What amazes me is that in London Labour has a 40pc lead. What on earth do they think those guys are going to do to improve things, even higher taxes, rent controls, emails saying we hate you to anyone who seems to be remotely successful. Maybe it is just anything for a change.
Below is a list of the top 10 holdings for GUSA.
And the top 10 for IWB
The lists are not identical but they are similar, which is why the charts look so similar.
What is incredible is that the market value of the second list is $9.52 trillion which for ease of calculation we could round up to $10 trillion. I can’t be bothered to do all the detailed calculations so let us assume that these shares are valued at five times sales. Apple, for example, is six currently. Divide by five and we get a combined turnover for these 10 businesses of around $2 trillion. This is like their annual GDP so we can now start to make comparisons with the GDP of individual countries.
Belgium has a GDP of $594bn so it is much smaller. The whole Belgian economy is about 50pc bigger than Apple and growing significantly more slowly. Canada is very similar with GDP around $2bn. France is bigger, Germany is bigger, China at nearly $18 trillion is much bigger, India is bigger but not as much as I expected at around $3 trillion, Italy is similar, Japan is bigger at around $5 trillion, South Korea is not far off at $1.8 trillion, Russia is around $1.8 trillion, the whole world is approaching $100 trillion, the UK is around $3 trillion and the US is around $23 trillion.
If you think of the USA plus China as half the global economy you are not too far wrong.
You can see why I think of these trillion dollar US mega caps as increasingly being medium sized countries with incredible economic heft and as technology powerhouses they are growing faster than any of the world’s economies.
So I think it does make sense to invest in the US megacaps either individually or as part of an ETF and if you want even more action and excitement there is always QQQ3, the ultimate equity thrill ride.
These incredible mega caps are a new phenomenon.
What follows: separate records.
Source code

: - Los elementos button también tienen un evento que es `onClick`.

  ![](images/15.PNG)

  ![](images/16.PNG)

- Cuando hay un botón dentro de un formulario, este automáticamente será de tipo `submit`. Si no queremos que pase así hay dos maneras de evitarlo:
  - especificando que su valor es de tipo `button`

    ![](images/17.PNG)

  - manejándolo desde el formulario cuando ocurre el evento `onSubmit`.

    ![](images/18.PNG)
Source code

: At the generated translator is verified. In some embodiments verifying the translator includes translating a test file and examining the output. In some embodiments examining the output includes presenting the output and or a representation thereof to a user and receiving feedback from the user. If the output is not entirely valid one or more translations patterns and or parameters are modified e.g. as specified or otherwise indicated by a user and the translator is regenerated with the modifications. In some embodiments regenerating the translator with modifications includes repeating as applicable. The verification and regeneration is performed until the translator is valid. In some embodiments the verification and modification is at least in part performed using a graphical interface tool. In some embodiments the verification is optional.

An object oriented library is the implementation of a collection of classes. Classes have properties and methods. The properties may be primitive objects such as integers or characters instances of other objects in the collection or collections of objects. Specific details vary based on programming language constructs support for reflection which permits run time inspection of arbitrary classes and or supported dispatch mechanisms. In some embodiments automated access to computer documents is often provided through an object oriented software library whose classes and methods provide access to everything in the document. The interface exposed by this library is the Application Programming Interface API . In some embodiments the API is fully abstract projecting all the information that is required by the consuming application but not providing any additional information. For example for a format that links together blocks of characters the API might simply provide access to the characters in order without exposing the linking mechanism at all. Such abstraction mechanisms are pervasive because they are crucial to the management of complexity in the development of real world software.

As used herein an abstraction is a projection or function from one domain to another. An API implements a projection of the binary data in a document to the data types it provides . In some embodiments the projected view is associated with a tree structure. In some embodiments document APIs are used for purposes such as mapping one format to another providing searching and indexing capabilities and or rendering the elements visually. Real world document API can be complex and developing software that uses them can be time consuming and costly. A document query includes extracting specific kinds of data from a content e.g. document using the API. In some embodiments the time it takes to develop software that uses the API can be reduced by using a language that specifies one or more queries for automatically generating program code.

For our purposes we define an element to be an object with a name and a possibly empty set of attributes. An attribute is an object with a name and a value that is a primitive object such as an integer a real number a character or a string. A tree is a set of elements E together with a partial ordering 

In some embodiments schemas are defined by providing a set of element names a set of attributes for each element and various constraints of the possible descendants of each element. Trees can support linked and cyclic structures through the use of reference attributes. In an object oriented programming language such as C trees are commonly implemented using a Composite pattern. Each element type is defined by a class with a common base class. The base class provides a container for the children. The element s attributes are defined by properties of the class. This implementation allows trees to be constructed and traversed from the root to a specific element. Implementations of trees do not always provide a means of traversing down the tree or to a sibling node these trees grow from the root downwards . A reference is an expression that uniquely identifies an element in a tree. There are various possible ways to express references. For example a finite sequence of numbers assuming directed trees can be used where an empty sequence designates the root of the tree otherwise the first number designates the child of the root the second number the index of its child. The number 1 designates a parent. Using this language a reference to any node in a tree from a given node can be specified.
We have had important national bellwether stocks before but not on the scale we are seeing in the USA and this is happening at the dawn of the AI, artificial intelligence era. Before when we had giant companies they were in oil, chemicals, mining and banking. There was not much research and development involved and when I was younger corporate r&d spending was almost non-existent. There were one or two companies doing it like Racal Electronics, the parent of Vodafone and creator of military radio communications and in the US the telecoms giant, AT&T, had a research subsidiary called Bell Labs which produced many important discoveries. Nine Nobel prizes have been awarded for work done at Bell Labs.
R&D spending explodes
Now every technology company with any pretensions to the name is carrying out massive research and development programmes, which is a major reason for the spectacular progress being made. I just had a look at the ridiculously mind-blowing company which is Nvidia. R&D spend is currently running at around $6bn a year, which compares with more like $2bn at the beginning of the decade. The number is both huge and growing super fast. You can see why these companies are doing so well. They are investing at a furious rate in growth and are magnets for some of the finest minds on the planet. What scientist or computer geek would not want to work at somewhere like Nvidia at the cutting edge of everything exciting that is happening in the world. Imagine walking in their doors every day. Wow! And they don’t have that many employees, around 26,000 at the end of 2022. They also pay rather well.